Syahidnya Al-Faruq (Umar Bin Khaththab)

Syahidnya Al-Faruq (Umar Bin Khaththab)



Selama pemerintahan Umar, kekuasaan Islam tumbuh dengan sangat pesat. Islam mengambil alih Mesopotamia dan sebagian Persia dari tangan dinasti Sassanid dari Persia (yang mengakhiri masa kekaisaran sassanid) serta mengambil alih Mesir, Palestina, Syria, Afrika Utara dan Armenia dari kekaisaran Romawi (Byzantium). Saat itu ada dua negara adi daya yaitu Persia dan Romawi. Namun keduanya telah ditaklukkan oleh kekhalifahan Islam dibawah pimpinan Umar.
Sejarah mencatat banyak pertempuran besar yang menjadi awal penaklukan ini. Pada pertempuran Yarmuk, yang terjadi di dekat Damaskus pada tahun 636, 20 ribu pasukan Islam mengalahkan pasukan Romawi yang mencapai 70 ribu dan mengakhiri kekuasaan Romawi di Asia Kecil bagian selatan. Pasukan Islam lainnya dalam jumlah kecil mendapatkan kemenangan atas pasukan Persia dalam jumlah yang lebih besar pada pertempuran Qadisiyyah (th 636), di dekat sungai Eufrat. Pada pertempuran itu, jenderal pasukan Islam yakni Sa`ad bin Abi Waqqas mengalahkan pasukan Sassanid dan berhasil membunuh jenderal Persia yang terkenal, Rustam Farrukhzad.[1]

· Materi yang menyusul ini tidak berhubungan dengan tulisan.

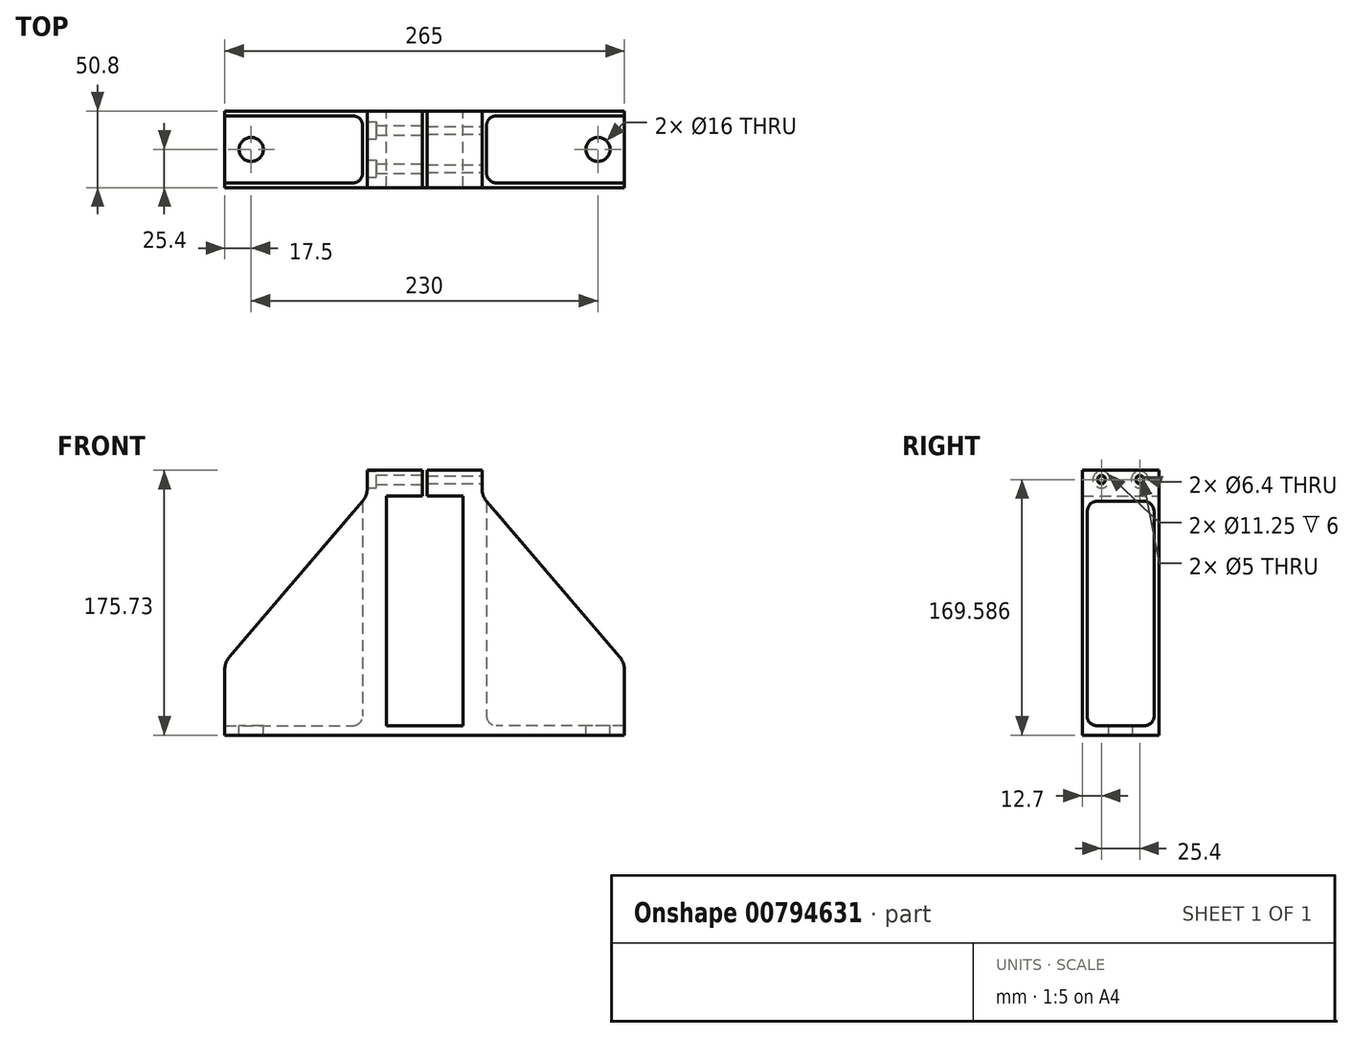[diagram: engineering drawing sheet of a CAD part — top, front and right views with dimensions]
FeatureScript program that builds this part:
annotation { "Feature Type Name" : "Feature", "Feature Type Description" : "" }
export const myFeature = defineFeature(function(context is Context, id is Id, definition is map)
    precondition{}
    {
        {
            var Q0;
            Q0=qCreatedBy(makeId("Front.planeOp"),FACE);
            var sketch = newSketch(context, id + "F0", { "sketchPlane" : qUnion([Q0])});
            skLineSegment(sketch, "E0.bottom", {"start": v(25.4, -76.2) * mm, "end": v(-25.4, -76.2) * mm, "construction": true});
            skLineSegment(sketch, "E0.top", {"start": v(25.4, 76.2) * mm, "end": v(1.59, 76.2) * mm, "construction": true});
            skLineSegment(sketch, "E0.left", {"start": v(25.4, -76.2) * mm, "end": v(25.4, 76.2) * mm, "construction": true});
            skLineSegment(sketch, "E0.right", {"start": v(-25.4, -76.2) * mm, "end": v(-25.4, 76.2) * mm, "construction": true});
            skPoint(sketch, "E0.middle", {"position": v(0, 0) * mm});
            skLineSegment(sketch, "E1.bottom", {"start": v(22.22, -73.03) * mm, "end": v(-22.23, -73.03) * mm, "construction": true});
            skLineSegment(sketch, "E1.top", {"start": v(22.23, 73.03) * mm, "end": v(-22.22, 73.03) * mm, "construction": true});
            skLineSegment(sketch, "E1.left", {"start": v(22.22, -73.03) * mm, "end": v(22.23, 73.02) * mm, "construction": true});
            skLineSegment(sketch, "E1.right", {"start": v(-22.23, -73.02) * mm, "end": v(-22.22, 73.03) * mm, "construction": true});
            skLineSegment(sketch, "E2", {"start": v(-115, -34.18) * mm, "end": v(-115, -125.66) * mm, "construction": true});
            skLineSegment(sketch, "E3", {"start": v(115, -25.79) * mm, "end": v(115, -125.66) * mm, "construction": true});
            skLineSegment(sketch, "E4", {"start": v(-43.18, -85.2) * mm, "end": v(50.09, -85.2) * mm, "construction": true});
            skLineSegment(sketch, "E5", {"start": v(50.09, -104.25) * mm, "end": v(-46.8, -104.25) * mm, "construction": true});
            skLineSegment(sketch, "E6", {"start": v(50.09, -85.2) * mm, "end": v(50.09, -104.25) * mm, "construction": true});
            skPoint(sketch, "E7", {"position": v(115, -94.72) * mm});
            skPoint(sketch, "E7.positionSnap0", {"position": v(50.09, -94.72) * mm});
            skLineSegment(sketch, "E8.bottom", {"start": v(132.5, -103.72) * mm, "end": v(97.5, -103.72) * mm, "construction": true});
            skLineSegment(sketch, "E8.top", {"start": v(132.5, -85.72) * mm, "end": v(97.5, -85.72) * mm, "construction": true});
            skLineSegment(sketch, "E8.left", {"start": v(132.5, -103.72) * mm, "end": v(132.5, -85.72) * mm, "construction": true});
            skLineSegment(sketch, "E8.right", {"start": v(97.5, -103.72) * mm, "end": v(97.5, -85.72) * mm, "construction": true});
            skPoint(sketch, "E9", {"position": v(-115, -94.72) * mm});
            skLineSegment(sketch, "E10.bottom", {"start": v(-97.5, -103.72) * mm, "end": v(-132.5, -103.72) * mm, "construction": true});
            skLineSegment(sketch, "E10.top", {"start": v(-97.5, -85.72) * mm, "end": v(-132.5, -85.72) * mm, "construction": true});
            skLineSegment(sketch, "E10.left", {"start": v(-97.5, -103.72) * mm, "end": v(-97.5, -85.72) * mm, "construction": true});
            skLineSegment(sketch, "E10.right", {"start": v(-132.5, -103.72) * mm, "end": v(-132.5, -85.72) * mm, "construction": true});
            skLineSegment(sketch, "E11", {"start": v(107, -85.72) * mm, "end": v(107, -53.22) * mm, "construction": true});
            skLineSegment(sketch, "E12", {"start": v(107, -53.22) * mm, "end": v(123, -53.22) * mm, "construction": true});
            skLineSegment(sketch, "E13", {"start": v(123, -53.22) * mm, "end": v(123, -85.72) * mm, "construction": true});
            skPoint(sketch, "E14", {"position": v(-115, -69.47) * mm});
            skLineSegment(sketch, "E15.bottom", {"start": v(-107, -85.72) * mm, "end": v(-123, -85.72) * mm, "construction": true});
            skLineSegment(sketch, "E15.top", {"start": v(-107, -53.22) * mm, "end": v(-123, -53.22) * mm, "construction": true});
            skLineSegment(sketch, "E15.left", {"start": v(-107, -85.72) * mm, "end": v(-107, -53.22) * mm, "construction": true});
            skLineSegment(sketch, "E15.right", {"start": v(-123, -85.72) * mm, "end": v(-123, -53.22) * mm, "construction": true});
            skLineSegment(sketch, "E16.bottom", {"start": v(-132.5, -82.55) * mm, "end": v(132.5, -82.55) * mm});
            skLineSegment(sketch, "E16.top", {"start": v(-38.1, 93.18) * mm, "end": v(-1.59, 93.18) * mm});
            skLineSegment(sketch, "E16.left", {"start": v(-132.5, -82.55) * mm, "end": v(-132.5, -38.87) * mm});
            skLineSegment(sketch, "E16.right", {"start": v(132.5, -82.55) * mm, "end": v(132.5, -38.87) * mm});
            skLineSegment(sketch, "E17.bottom", {"start": v(-25.4, 76.2) * mm, "end": v(-1.59, 76.2) * mm});
            skLineSegment(sketch, "E17.top", {"start": v(-25.4, -76.2) * mm, "end": v(25.4, -76.2) * mm});
            skLineSegment(sketch, "E17.left", {"start": v(-25.4, 76.2) * mm, "end": v(-25.4, -76.2) * mm});
            skLineSegment(sketch, "E17.right", {"start": v(25.4, 76.2) * mm, "end": v(25.4, -76.2) * mm});
            skLineSegment(sketch, "E18", {"start": v(-129.45, -30.61) * mm, "end": v(-41.15, 72.64) * mm});
            skLineSegment(sketch, "E19", {"start": v(-38.1, 80.9) * mm, "end": v(-38.1, 93.18) * mm});
            skLineSegment(sketch, "E20", {"start": v(38.1, 93.18) * mm, "end": v(38.1, 80.9) * mm});
            skLineSegment(sketch, "E21", {"start": v(41.15, 72.64) * mm, "end": v(129.45, -30.61) * mm});
            skLineSegment(sketch, "E22", {"start": v(0, 76.2) * mm, "end": v(0, 93.18) * mm, "construction": true});
            skLineSegment(sketch, "E23.left", {"start": v(1.59, 76.2) * mm, "end": v(1.59, 93.18) * mm});
            skLineSegment(sketch, "E23.right", {"start": v(-1.59, 76.2) * mm, "end": v(-1.59, 93.18) * mm});
            skPoint(sketch, "E23.middle", {"position": v(0, 84.7) * mm});
            skLineSegment(sketch, "E24.trimOffspring", {"start": v(1.59, 93.18) * mm, "end": v(38.1, 93.18) * mm});
            skLineSegment(sketch, "E25.trimOffspring", {"start": v(-1.59, 76.2) * mm, "end": v(-25.4, 76.2) * mm, "construction": true});
            skLineSegment(sketch, "E26.trimOffspring", {"start": v(1.59, 76.2) * mm, "end": v(25.4, 76.2) * mm});
            skPoint(sketch, "E27.visualSharp", {"position": v(-38.1, 76.2) * mm});
            skArc(sketch, "E27.filletArc", {"start": v(-41.15, 72.64) * mm, "mid": v(-38.89, 76.5) * mm, "end": v(-38.1, 80.9) * mm});
            skPoint(sketch, "E28.visualSharp", {"position": v(38.1, 76.2) * mm});
            skArc(sketch, "E28.filletArc", {"start": v(38.1, 80.9) * mm, "mid": v(38.89, 76.5) * mm, "end": v(41.15, 72.64) * mm});
            skPoint(sketch, "E29.visualSharp", {"position": v(-132.5, -34.17) * mm});
            skArc(sketch, "E29.filletArc", {"start": v(-129.45, -30.61) * mm, "mid": v(-131.71, -34.47) * mm, "end": v(-132.5, -38.87) * mm});
            skPoint(sketch, "E30.visualSharp", {"position": v(132.5, -34.17) * mm});
            skArc(sketch, "E30.filletArc", {"start": v(132.5, -38.87) * mm, "mid": v(131.71, -34.47) * mm, "end": v(129.45, -30.61) * mm});
            skSolve(sketch);
        }
        {
            var Q0;
            Q0=qSketchRegion(id+"F0",true);
            extrude(context, id + "F1", {"entities" : qUnion([Q0]), "depth" : 50.8 * mm, "offsetDistance" : 25 * mm});
        }
        {
            var Q0;
            Q0=makeQuery(id+"F1.opExtrude","SWEPT_FACE",FACE,{"disambiguationData":[OSD([sQuery(id+"F0.wireOp",EDGE,"E19")])]});
            var sketch = newSketch(context, id + "F2", { "sketchPlane" : qUnion([Q0])});
            skLineSegment(sketch, "E31", {"start": v(0, 87.04) * mm, "end": v(50.8, 87.04) * mm, "construction": true});
            skCircle(sketch, "E32", {"center": v(25.4, 87.04) * mm, "radius": 12.7 * mm, "construction": true});
            skPoint(sketch, "E33", {"position": v(12.7, 87.04) * mm});
            skPoint(sketch, "E34", {"position": v(38.1, 87.04) * mm});
            skSolve(sketch);
        }
        {
            var Q0;
            Q0=sQuery(id+"F2.wireOp",VERTEX,"E33");
            var Q1;
            Q1=sQuery(id+"F2.wireOp",VERTEX,"E34");
            var Q2;
            Q2=makeQuery(id+"F1.opExtrude","SWEPT_BODY",BODY,{"disambiguationData":[OSD([sQuery(id+"F0.wireOp",EDGE,"E16.bottom"),sQuery(id+"F0.wireOp",EDGE,"E16.top"),sQuery(id+"F0.wireOp",EDGE,"E16.left"),sQuery(id+"F0.wireOp",EDGE,"E16.right"),sQuery(id+"F0.wireOp",EDGE,"E17.bottom"),sQuery(id+"F0.wireOp",EDGE,"E17.top"),sQuery(id+"F0.wireOp",EDGE,"E17.left"),sQuery(id+"F0.wireOp",EDGE,"E17.right"),sQuery(id+"F0.wireOp",EDGE,"E18"),sQuery(id+"F0.wireOp",EDGE,"E19"),sQuery(id+"F0.wireOp",EDGE,"E20"),sQuery(id+"F0.wireOp",EDGE,"E21"),sQuery(id+"F0.wireOp",EDGE,"E23.left"),sQuery(id+"F0.wireOp",EDGE,"E23.right"),sQuery(id+"F0.wireOp",EDGE,"E24.trimOffspring"),sQuery(id+"F0.wireOp",EDGE,"E26.trimOffspring"),sQuery(id+"F0.wireOp",EDGE,"E27.filletArc"),sQuery(id+"F0.wireOp",EDGE,"E28.filletArc")])]});
            hole(context, id + "F3", {"style" : HoleStyle.C_BORE, "endStyle" : HoleEndStyle.BLIND, "standardTappedOrClearance" : lookupTablePath({ "fit" : "Close", "standard" : "ISO", "size" : "M6", "type" : "Clearance" }), "standardBlindInLast" : lookupTablePath({ "fit" : "Close", "standard" : "ISO", "size" : "M6", "type" : "Clearance" }), "holeDiameter" : 6.4 * mm, "cBoreDiameter" : 11.25 * mm, "cBoreDepth" : 6 * mm, "majorDiameter" : 5 * mm, "holeDepth" : 38.6 * mm, "isTappedThrough" : true, "tappedDepth" : 10.5 * mm, "tapClearance" : 3, "locations" : qUnion([Q0, Q1]), "scope" : qUnion([Q2]), "startStyle" : HoleStartStyle.SKETCH});
        }
        {
            var Q0;
            Q0=makeQuery(id+"F1.opExtrude","SWEPT_FACE",FACE,{"disambiguationData":[OSD([sQuery(id+"F0.wireOp",EDGE,"E17.top")])]});
            var sketch = newSketch(context, id + "F4", { "sketchPlane" : qUnion([Q0])});
            skLineSegment(sketch, "E35.bottom", {"start": v(132.5, -47.62) * mm, "end": v(41.15, -47.63) * mm});
            skLineSegment(sketch, "E35.top", {"start": v(132.5, -3.17) * mm, "end": v(41.15, -3.18) * mm});
            skLineSegment(sketch, "E35.left", {"start": v(132.5, -47.62) * mm, "end": v(132.5, -3.17) * mm});
            skLineSegment(sketch, "E35.right", {"start": v(41.15, -47.62) * mm, "end": v(41.15, -3.18) * mm});
            skLineSegment(sketch, "E36.bottom", {"start": v(-132.5, -3.17) * mm, "end": v(-41.15, -3.17) * mm});
            skLineSegment(sketch, "E36.top", {"start": v(-132.5, -47.62) * mm, "end": v(-41.15, -47.62) * mm});
            skLineSegment(sketch, "E36.left", {"start": v(-132.5, -3.18) * mm, "end": v(-132.5, -47.62) * mm});
            skLineSegment(sketch, "E36.right", {"start": v(-41.15, -3.18) * mm, "end": v(-41.15, -47.62) * mm});
            skSolve(sketch);
        }
        {
            var Q0;
            Q0=qSketchRegion(id+"F4",true);
            extrude(context, id + "F5", {"entities" : qUnion([Q0]), "operationType" : NewBodyOperationType.REMOVE, "depth" : 180.1 * mm, "offsetDistance" : 25 * mm});
        }
        {
            var Q0;
            Q0=makeQuery(id+"F1.opExtrude","SWEPT_FACE",FACE,{"disambiguationData":[OSD([sQuery(id+"F0.wireOp",EDGE,"E16.bottom")])]});
            var sketch = newSketch(context, id + "F6", { "sketchPlane" : qUnion([Q0])});
            skLineSegment(sketch, "E37", {"start": v(-132.5, 25.4) * mm, "end": v(132.5, 25.4) * mm, "construction": true});
            skCircle(sketch, "E38", {"center": v(0, 25.4) * mm, "radius": 115 * mm, "construction": true});
            skPoint(sketch, "E39", {"position": v(-115, 25.4) * mm});
            skPoint(sketch, "E40", {"position": v(115, 25.4) * mm});
            skSolve(sketch);
        }
        {
            var Q0;
            Q0=sQuery(id+"F6.wireOp",VERTEX,"E39");
            var Q1;
            Q1=sQuery(id+"F6.wireOp",VERTEX,"E40");
            var Q2;
            Q2=makeQuery(id+"F1.opExtrude","SWEPT_BODY",BODY,{"disambiguationData":[OSD([sQuery(id+"F0.wireOp",EDGE,"E16.bottom"),sQuery(id+"F0.wireOp",EDGE,"E16.top"),sQuery(id+"F0.wireOp",EDGE,"E16.left"),sQuery(id+"F0.wireOp",EDGE,"E16.right"),sQuery(id+"F0.wireOp",EDGE,"E17.bottom"),sQuery(id+"F0.wireOp",EDGE,"E17.top"),sQuery(id+"F0.wireOp",EDGE,"E17.left"),sQuery(id+"F0.wireOp",EDGE,"E17.right"),sQuery(id+"F0.wireOp",EDGE,"E18"),sQuery(id+"F0.wireOp",EDGE,"E19"),sQuery(id+"F0.wireOp",EDGE,"E20"),sQuery(id+"F0.wireOp",EDGE,"E21"),sQuery(id+"F0.wireOp",EDGE,"E23.left"),sQuery(id+"F0.wireOp",EDGE,"E23.right"),sQuery(id+"F0.wireOp",EDGE,"E24.trimOffspring"),sQuery(id+"F0.wireOp",EDGE,"E26.trimOffspring"),sQuery(id+"F0.wireOp",EDGE,"E27.filletArc"),sQuery(id+"F0.wireOp",EDGE,"E28.filletArc"),sQuery(id+"F0.wireOp",EDGE,"E29.filletArc"),sQuery(id+"F0.wireOp",EDGE,"E30.filletArc")])]});
            hole(context, id + "F7", {"style" : HoleStyle.SIMPLE, "endStyle" : HoleEndStyle.THROUGH, "holeDiameter" : 16 * mm, "majorDiameter" : 5 * mm, "isTappedThrough" : true, "tappedDepth" : 10.5 * mm, "tapClearance" : 3, "locations" : qUnion([Q0, Q1]), "scope" : qUnion([Q2]), "startStyle" : HoleStartStyle.SKETCH});
        }
        {
            var Q0;
            Q0=makeQuery(id+"F5.boolean.opBoolean","COPY",EDGE,{"derivedFrom":makeQuery(id+"F5.opExtrude","CAP_EDGE",EDGE,{"disambiguationData":[OSD([sQuery(id+"F4.wireOp",EDGE,"E35.top")])],"isStart":true})});
            var Q1;
            Q1=makeQuery(id+"F5.boolean.opBoolean","COPY",EDGE,{"derivedFrom":makeQuery(id+"F5.opExtrude","SWEPT_EDGE",EDGE,{"disambiguationData":[OSD([sQuery(id+"F4.wireOp",EDGE,"E35.top"),sQuery(id+"F4.wireOp",EDGE,"E35.right")])]})});
            var Q2;
            Q2=makeQuery(id+"F5.boolean.opBoolean","COPY",EDGE,{"derivedFrom":makeQuery(id+"F5.opExtrude","CAP_EDGE",EDGE,{"disambiguationData":[OSD([sQuery(id+"F4.wireOp",EDGE,"E35.right")])],"isStart":true})});
            var Q3;
            Q3=makeQuery(id+"F5.boolean.opBoolean","COPY",EDGE,{"derivedFrom":makeQuery(id+"F5.opExtrude","CAP_EDGE",EDGE,{"disambiguationData":[OSD([sQuery(id+"F4.wireOp",EDGE,"E35.bottom")])],"isStart":true})});
            var Q4;
            Q4=makeQuery(id+"F5.boolean.opBoolean","COPY",EDGE,{"derivedFrom":makeQuery(id+"F5.opExtrude","SWEPT_EDGE",EDGE,{"disambiguationData":[OSD([sQuery(id+"F4.wireOp",EDGE,"E35.bottom"),sQuery(id+"F4.wireOp",EDGE,"E35.right")])]})});
            var Q5;
            Q5=makeQuery(id+"F5.boolean.opBoolean","COPY",EDGE,{"derivedFrom":makeQuery(id+"F5.opExtrude","CAP_EDGE",EDGE,{"disambiguationData":[OSD([sQuery(id+"F4.wireOp",EDGE,"E36.right")])],"isStart":true})});
            var Q6;
            Q6=makeQuery(id+"F5.boolean.opBoolean","COPY",EDGE,{"derivedFrom":makeQuery(id+"F5.opExtrude","CAP_EDGE",EDGE,{"disambiguationData":[OSD([sQuery(id+"F4.wireOp",EDGE,"E36.top")])],"isStart":true})});
            var Q7;
            Q7=makeQuery(id+"F5.boolean.opBoolean","COPY",EDGE,{"derivedFrom":makeQuery(id+"F5.opExtrude","SWEPT_EDGE",EDGE,{"disambiguationData":[OSD([sQuery(id+"F4.wireOp",EDGE,"E36.top"),sQuery(id+"F4.wireOp",EDGE,"E36.right")])]})});
            var Q8;
            Q8=makeQuery(id+"F5.boolean.opBoolean","COPY",EDGE,{"derivedFrom":makeQuery(id+"F5.opExtrude","CAP_EDGE",EDGE,{"disambiguationData":[OSD([sQuery(id+"F4.wireOp",EDGE,"E36.bottom")])],"isStart":true})});
            var Q9;
            Q9=makeQuery(id+"F5.boolean.opBoolean","COPY",EDGE,{"derivedFrom":makeQuery(id+"F5.opExtrude","SWEPT_EDGE",EDGE,{"disambiguationData":[OSD([sQuery(id+"F4.wireOp",EDGE,"E36.bottom"),sQuery(id+"F4.wireOp",EDGE,"E36.right")])]})});
            fillet(context, id + "F8", {"entities" : qUnion([Q0, Q1, Q2, Q3, Q4, Q5, Q6, Q7, Q8, Q9]), "radius" : 6.35 * mm, "tangentPropagation" : true, "allowEdgeOverflow" : false});
        }
        {
            var Q0;
            Q0=sQuery(id+"F2.wireOp",VERTEX,"E33");
            var Q1;
            Q1=sQuery(id+"F2.wireOp",VERTEX,"E34");
            var Q2;
            Q2=makeQuery(id+"F1.opExtrude","SWEPT_BODY",BODY,{"disambiguationData":[OSD([sQuery(id+"F0.wireOp",EDGE,"E16.bottom"),sQuery(id+"F0.wireOp",EDGE,"E16.top"),sQuery(id+"F0.wireOp",EDGE,"E16.left"),sQuery(id+"F0.wireOp",EDGE,"E16.right"),sQuery(id+"F0.wireOp",EDGE,"E17.bottom"),sQuery(id+"F0.wireOp",EDGE,"E17.top"),sQuery(id+"F0.wireOp",EDGE,"E17.left"),sQuery(id+"F0.wireOp",EDGE,"E17.right"),sQuery(id+"F0.wireOp",EDGE,"E18"),sQuery(id+"F0.wireOp",EDGE,"E19"),sQuery(id+"F0.wireOp",EDGE,"E20"),sQuery(id+"F0.wireOp",EDGE,"E21"),sQuery(id+"F0.wireOp",EDGE,"E23.left"),sQuery(id+"F0.wireOp",EDGE,"E23.right"),sQuery(id+"F0.wireOp",EDGE,"E24.trimOffspring"),sQuery(id+"F0.wireOp",EDGE,"E26.trimOffspring"),sQuery(id+"F0.wireOp",EDGE,"E27.filletArc"),sQuery(id+"F0.wireOp",EDGE,"E28.filletArc"),sQuery(id+"F0.wireOp",EDGE,"E29.filletArc"),sQuery(id+"F0.wireOp",EDGE,"E30.filletArc")])]});
            hole(context, id + "F9", {"style" : HoleStyle.C_BORE, "endStyle" : HoleEndStyle.THROUGH, "standardTappedOrClearance" : lookupTablePath({ "standard" : "ISO", "engagement" : "75%", "pitch" : "1 mm", "size" : "M6", "type" : "Tapped" }), "standardBlindInLast" : lookupTablePath({ "standard" : "ISO", "engagement" : "75%", "pitch" : "1 mm", "size" : "M6", "type" : "Tapped" }), "holeDiameter" : 5 * mm, "cBoreDiameter" : 11.25 * mm, "cBoreDepth" : 6 * mm, "majorDiameter" : 6 * mm, "showTappedDepth" : true, "isTappedThrough" : true, "tappedDepth" : 10.5 * mm, "tapClearance" : 3, "locations" : qUnion([Q0, Q1]), "scope" : qUnion([Q2]), "startStyle" : HoleStartStyle.SKETCH});
        }
    });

Do’a al-Faruq Di Ijabah Allah Ta’ala
Meskipun, berabagai kejayaan telah diukir oleh al-Faruq semasa pemerintahannya, al-Faruq merasa khawatir terluput dari keutamaan, kemulian, Dien dan ketakwaan pada periode kenabian dan periode kekhalifahan ash-Shiddiq.[2]
ketika Umar selesai melaksanakan ibadah haji pada tahun 23 H beliau sempat berdoa kepada Allah di Abthah, mengadu kepada Allah tentang usianya yang telah senja, kekuatannya telah melemah, sementara rakyatnya tersebar luas dan la takut tidak dapat menjalankan tugas dengan sempurna. Ia berdoa kepada Allah agar Allah mewafatkannya[3] dan berdoa agar Allah memberikan syahadah (mati syahid) serta dimakamkan di negeri hijrah (yaitu Madinah, sebagaimana yang terdapat dalam shahih Muslim bahwa Umar pernah berkata, “Ya Allah, aku bermohon kepadamu mendapatkan syahadah (mati syahid) di atas jalanMu dan wafat di tanah NabiMu.[4]
Diantara do’a yang ia minta kepada Allah Subhanahu wa Ta’ala;

اللَّهُمَّ ارْزُقْنِي شَهَادَةً فِي سَبِيْلِكَ وَاجْعَلْ مَوْتِي فِي بَلَدِ رَسُوْلِكَ صَلَّى اللهُ عَلَيْهِ وَسَلَّمَ



Artinya; “Ya Allah anugerahkanlah kepadaku mati syahid di jalan-Mu dan jadikanlah kematianku di kota RasulMu shallallahu 'alaihi wasallam" (HR Al-Bukhari no 1890)
Dalam riwayat yang lain (sebagaimana diriwayatkan oleh Al-Isma'ili dari jalan Rouh bin Al-Qoosim dari Zaid bin Asalm dari ibunya, dari Hafshoh bintu Umar), bahwasanya tatkala mendengar doa Umar tersebut maka putrinya Hafshoh berkata : وَأَنَّى يَكُونُ هَذَا؟   "Dan bagaimana ini mungkin terjadi"?, Umar bin Al-Khottoob menjawab : يَأْتِي اللَّهُ بِهِ إِذَا شَاءَ "Allah akan mengabulkannya jika Ia kehendaki"[5]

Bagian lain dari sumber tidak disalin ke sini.